> **Section du texte**:

Journal de l'année Édition 1972 1972Éd. 1972

Le monde n'a donc pas retrouvé une situation très stable après l'accord de Washington. On devait s'en rendre compte en juin 1972, quand la livre sterling sera contrainte de flotter, c'est-à-dire de renoncer à la parité fixe. Et, surtout, rien n'est réglé en matière de réforme monétaire internationale. Les 50 milliards de dollars qui se promènent à travers le monde et représentent la dette extérieure des USA ne sont amarrés nulle part.

Le fait que le dollar ait été dévalué, bien loin de rassurer l'univers sur la monnaie américaine, l'a fait apparaître comme une monnaie fragile. Or, tout le système monétaire international continue de reposer sur elle, dans la mesure où rien n'a été prévu pour la remplacer. Il y a, en fait, dans le système qui est sorti de l'accord de Washington une contradiction fondamentale : l'affaiblissement de la monnaie sur laquelle repose le système monétaire et le maintien de celui-ci. Cette contradiction se traduit dans le fait que le dollar reste inconvertible (c'est bien parce que les Américains craignent d'y perdre le peu d'or qui leur reste qu'ils ont décidé de maintenir cette inconvertibilité), alors que les taux de change devraient redevenir fixes. Une monnaie inconvertible est une monnaie dans laquelle on n'a pas confiance et l'on ne voit pas comment elle pourrait conserver durablement une valeur fixe. Autrement dit, tous les maux que l'on croyait avoir guéris à Washington peuvent se réveiller à tout moment, car la maladie n'a pas été soignée en profondeur.

> **Section des données**:

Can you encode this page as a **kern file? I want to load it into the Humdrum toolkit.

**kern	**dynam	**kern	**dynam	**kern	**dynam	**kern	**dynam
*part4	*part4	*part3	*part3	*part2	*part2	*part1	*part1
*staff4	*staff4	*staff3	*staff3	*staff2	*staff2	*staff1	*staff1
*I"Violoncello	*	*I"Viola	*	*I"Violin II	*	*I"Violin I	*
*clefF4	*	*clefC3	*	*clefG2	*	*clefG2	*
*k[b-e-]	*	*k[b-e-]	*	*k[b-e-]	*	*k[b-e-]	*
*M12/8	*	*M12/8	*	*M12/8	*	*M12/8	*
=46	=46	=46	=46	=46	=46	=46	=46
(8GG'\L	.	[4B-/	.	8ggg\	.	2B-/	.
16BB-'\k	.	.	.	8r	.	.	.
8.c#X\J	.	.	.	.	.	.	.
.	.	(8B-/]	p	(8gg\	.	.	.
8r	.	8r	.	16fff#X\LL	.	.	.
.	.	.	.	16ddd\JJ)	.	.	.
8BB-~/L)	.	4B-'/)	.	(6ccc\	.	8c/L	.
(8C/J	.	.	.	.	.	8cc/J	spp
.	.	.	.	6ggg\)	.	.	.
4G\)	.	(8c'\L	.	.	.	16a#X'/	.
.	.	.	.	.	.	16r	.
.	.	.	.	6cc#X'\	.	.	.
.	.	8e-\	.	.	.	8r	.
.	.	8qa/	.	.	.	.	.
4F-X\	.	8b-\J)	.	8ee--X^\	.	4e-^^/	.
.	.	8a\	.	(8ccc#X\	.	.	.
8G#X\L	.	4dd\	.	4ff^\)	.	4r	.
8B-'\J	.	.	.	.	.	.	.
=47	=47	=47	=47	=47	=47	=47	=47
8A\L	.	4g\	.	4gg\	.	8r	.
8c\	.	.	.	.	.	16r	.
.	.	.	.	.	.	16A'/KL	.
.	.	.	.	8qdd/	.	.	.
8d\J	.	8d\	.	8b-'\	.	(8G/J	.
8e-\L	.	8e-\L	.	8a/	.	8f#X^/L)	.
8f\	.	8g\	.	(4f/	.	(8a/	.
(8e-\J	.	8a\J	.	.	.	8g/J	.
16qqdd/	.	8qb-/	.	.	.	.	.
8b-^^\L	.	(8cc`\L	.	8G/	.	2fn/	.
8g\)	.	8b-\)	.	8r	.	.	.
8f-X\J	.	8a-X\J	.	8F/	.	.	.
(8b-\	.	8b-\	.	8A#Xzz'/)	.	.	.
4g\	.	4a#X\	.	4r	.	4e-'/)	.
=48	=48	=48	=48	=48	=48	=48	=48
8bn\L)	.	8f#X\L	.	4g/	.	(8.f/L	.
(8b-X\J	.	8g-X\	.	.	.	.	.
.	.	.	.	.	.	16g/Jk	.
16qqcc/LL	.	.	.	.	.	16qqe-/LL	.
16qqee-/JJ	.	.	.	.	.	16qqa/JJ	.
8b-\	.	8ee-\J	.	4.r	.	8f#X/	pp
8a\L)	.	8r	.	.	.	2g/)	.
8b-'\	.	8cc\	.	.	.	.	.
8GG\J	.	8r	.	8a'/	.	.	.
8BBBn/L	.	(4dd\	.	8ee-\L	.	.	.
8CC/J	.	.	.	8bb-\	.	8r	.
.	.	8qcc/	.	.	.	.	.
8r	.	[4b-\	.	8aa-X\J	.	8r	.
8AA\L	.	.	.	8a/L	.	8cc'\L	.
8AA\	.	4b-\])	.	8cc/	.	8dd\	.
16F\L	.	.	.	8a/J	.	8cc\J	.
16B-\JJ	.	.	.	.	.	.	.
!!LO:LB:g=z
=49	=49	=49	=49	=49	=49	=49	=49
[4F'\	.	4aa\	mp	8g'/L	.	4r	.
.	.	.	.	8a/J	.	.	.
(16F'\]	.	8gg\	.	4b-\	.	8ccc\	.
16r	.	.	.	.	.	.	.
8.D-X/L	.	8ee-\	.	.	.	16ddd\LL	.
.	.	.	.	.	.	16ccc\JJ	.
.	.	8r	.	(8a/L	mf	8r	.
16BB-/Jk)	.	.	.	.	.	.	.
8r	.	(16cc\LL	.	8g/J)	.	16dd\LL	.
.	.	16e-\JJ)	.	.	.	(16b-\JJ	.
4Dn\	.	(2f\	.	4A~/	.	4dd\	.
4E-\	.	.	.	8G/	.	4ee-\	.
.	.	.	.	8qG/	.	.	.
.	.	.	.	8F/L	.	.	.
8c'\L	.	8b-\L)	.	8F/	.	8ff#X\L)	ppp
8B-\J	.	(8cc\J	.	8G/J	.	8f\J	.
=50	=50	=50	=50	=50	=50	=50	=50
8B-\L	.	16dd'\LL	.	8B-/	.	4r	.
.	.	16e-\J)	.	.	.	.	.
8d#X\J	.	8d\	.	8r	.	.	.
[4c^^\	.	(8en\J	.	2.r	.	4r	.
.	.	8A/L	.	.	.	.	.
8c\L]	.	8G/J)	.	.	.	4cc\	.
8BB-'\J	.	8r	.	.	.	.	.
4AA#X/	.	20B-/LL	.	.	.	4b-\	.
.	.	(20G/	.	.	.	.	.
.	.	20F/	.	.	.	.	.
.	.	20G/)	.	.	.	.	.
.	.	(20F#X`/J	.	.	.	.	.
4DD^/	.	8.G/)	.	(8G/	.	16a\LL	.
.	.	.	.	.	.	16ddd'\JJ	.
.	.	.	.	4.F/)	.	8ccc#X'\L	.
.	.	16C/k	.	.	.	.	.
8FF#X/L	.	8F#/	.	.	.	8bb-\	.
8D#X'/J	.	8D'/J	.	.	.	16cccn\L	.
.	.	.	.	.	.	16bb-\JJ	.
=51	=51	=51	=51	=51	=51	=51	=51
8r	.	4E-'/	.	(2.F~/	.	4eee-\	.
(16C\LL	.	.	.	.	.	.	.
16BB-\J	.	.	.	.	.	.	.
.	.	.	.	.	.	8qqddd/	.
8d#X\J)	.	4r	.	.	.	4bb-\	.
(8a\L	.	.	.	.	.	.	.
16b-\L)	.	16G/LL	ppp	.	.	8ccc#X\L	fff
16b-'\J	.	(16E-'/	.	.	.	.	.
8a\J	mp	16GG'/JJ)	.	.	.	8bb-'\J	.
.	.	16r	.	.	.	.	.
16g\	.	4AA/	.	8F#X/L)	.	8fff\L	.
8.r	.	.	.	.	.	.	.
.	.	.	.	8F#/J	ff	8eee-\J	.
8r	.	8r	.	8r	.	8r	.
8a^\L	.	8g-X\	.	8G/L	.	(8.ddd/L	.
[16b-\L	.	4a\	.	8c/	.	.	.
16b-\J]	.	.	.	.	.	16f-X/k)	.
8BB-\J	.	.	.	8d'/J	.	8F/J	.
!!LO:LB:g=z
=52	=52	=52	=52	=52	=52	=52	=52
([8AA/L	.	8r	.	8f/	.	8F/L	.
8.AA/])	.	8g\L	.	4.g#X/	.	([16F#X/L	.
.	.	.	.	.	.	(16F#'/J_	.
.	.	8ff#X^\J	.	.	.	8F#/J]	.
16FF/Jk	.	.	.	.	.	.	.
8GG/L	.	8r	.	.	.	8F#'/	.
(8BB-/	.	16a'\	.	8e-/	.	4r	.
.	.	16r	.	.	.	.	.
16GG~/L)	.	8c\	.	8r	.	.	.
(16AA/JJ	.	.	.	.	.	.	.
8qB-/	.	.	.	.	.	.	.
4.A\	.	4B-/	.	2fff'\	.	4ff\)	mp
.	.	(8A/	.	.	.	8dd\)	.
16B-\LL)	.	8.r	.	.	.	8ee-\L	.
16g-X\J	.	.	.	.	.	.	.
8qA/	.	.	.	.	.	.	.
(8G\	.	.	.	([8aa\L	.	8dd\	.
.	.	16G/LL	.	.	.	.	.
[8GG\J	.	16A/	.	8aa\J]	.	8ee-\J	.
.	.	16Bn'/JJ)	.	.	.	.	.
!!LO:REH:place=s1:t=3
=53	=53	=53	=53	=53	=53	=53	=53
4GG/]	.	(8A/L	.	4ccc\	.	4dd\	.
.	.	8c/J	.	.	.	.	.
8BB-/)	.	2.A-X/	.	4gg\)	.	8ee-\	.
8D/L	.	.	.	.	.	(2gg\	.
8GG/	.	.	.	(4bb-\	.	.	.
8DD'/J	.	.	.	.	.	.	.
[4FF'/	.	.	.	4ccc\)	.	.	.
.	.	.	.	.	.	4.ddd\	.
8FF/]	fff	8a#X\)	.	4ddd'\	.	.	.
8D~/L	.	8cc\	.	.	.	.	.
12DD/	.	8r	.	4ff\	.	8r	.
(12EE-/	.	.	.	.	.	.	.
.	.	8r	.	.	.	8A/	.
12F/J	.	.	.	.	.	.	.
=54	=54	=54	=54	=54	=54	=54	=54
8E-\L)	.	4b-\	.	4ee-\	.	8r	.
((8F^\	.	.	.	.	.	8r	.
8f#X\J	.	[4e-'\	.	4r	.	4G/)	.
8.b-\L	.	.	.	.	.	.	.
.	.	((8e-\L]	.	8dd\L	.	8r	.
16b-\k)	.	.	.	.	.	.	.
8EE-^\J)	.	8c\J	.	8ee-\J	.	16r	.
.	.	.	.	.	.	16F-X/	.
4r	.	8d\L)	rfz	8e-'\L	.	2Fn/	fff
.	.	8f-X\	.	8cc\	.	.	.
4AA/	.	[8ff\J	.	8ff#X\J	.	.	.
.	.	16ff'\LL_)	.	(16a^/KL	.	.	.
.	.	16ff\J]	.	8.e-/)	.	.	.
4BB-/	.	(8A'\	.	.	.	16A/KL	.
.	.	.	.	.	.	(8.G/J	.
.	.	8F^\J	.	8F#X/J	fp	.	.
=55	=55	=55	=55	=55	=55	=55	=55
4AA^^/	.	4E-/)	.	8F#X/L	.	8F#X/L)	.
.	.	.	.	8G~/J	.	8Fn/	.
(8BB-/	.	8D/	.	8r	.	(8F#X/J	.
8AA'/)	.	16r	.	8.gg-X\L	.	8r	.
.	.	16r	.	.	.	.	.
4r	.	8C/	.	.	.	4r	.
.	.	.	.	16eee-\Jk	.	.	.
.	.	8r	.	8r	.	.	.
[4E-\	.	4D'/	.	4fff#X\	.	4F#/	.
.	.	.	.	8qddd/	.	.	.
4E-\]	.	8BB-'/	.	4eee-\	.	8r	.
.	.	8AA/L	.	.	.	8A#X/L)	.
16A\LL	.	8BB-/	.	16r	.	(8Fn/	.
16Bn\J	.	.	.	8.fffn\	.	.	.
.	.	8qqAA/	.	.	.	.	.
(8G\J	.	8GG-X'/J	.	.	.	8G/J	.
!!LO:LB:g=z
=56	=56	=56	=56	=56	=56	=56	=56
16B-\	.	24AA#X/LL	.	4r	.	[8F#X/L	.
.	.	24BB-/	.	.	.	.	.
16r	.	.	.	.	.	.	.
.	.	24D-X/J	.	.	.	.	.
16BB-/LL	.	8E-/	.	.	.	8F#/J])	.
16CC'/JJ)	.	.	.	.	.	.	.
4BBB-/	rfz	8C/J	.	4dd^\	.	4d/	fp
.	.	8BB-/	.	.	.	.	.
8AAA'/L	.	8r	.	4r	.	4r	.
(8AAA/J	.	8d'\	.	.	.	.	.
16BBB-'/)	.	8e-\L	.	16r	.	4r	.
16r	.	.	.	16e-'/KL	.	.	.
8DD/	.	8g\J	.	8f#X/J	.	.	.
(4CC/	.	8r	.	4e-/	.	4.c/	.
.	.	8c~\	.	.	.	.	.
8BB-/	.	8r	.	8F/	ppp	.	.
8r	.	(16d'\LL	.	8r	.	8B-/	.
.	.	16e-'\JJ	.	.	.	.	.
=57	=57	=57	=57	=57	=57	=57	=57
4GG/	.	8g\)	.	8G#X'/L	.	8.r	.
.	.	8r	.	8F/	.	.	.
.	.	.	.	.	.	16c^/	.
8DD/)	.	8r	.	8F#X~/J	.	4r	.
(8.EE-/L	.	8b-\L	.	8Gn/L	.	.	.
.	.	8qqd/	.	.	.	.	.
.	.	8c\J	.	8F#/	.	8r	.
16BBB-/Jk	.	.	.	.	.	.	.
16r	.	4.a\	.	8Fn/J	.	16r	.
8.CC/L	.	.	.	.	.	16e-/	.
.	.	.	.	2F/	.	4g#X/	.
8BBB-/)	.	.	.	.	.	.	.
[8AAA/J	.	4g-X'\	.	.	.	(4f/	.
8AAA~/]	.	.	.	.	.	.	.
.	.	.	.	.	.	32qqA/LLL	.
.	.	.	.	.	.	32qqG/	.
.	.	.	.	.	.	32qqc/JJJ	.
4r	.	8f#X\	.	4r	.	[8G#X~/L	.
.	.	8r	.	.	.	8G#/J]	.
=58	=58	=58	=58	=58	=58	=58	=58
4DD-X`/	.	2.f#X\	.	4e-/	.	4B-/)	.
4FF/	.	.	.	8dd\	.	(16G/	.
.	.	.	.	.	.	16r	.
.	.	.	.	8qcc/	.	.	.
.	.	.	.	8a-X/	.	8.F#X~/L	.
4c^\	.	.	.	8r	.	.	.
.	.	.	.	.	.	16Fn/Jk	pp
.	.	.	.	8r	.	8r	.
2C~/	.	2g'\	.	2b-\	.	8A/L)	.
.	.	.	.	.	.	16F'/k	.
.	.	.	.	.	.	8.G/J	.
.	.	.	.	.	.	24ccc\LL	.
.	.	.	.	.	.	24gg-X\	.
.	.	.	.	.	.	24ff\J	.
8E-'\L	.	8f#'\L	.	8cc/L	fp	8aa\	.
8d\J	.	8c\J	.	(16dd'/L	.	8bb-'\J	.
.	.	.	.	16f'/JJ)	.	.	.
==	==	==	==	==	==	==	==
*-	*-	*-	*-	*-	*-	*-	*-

> **Consigne**:
Répondez aux questions suivantes à l'aide du texte sur le système monétaire international.
1. En quel mois de 1972 la livre sterling sera-t-elle contrainte de flotter ?
2. À combien de dollars s'élève la dette extérieure des USA ?
3. Pour quelle raison les Américains ont-ils décidé de maintenir l'inconvertibilité du dollar ?

> **Réponse produite**:
1. En juin 1972.
2. À 50 milliards de dollars.
3. Ils craignent d'y perdre le peu d'or qui leur reste.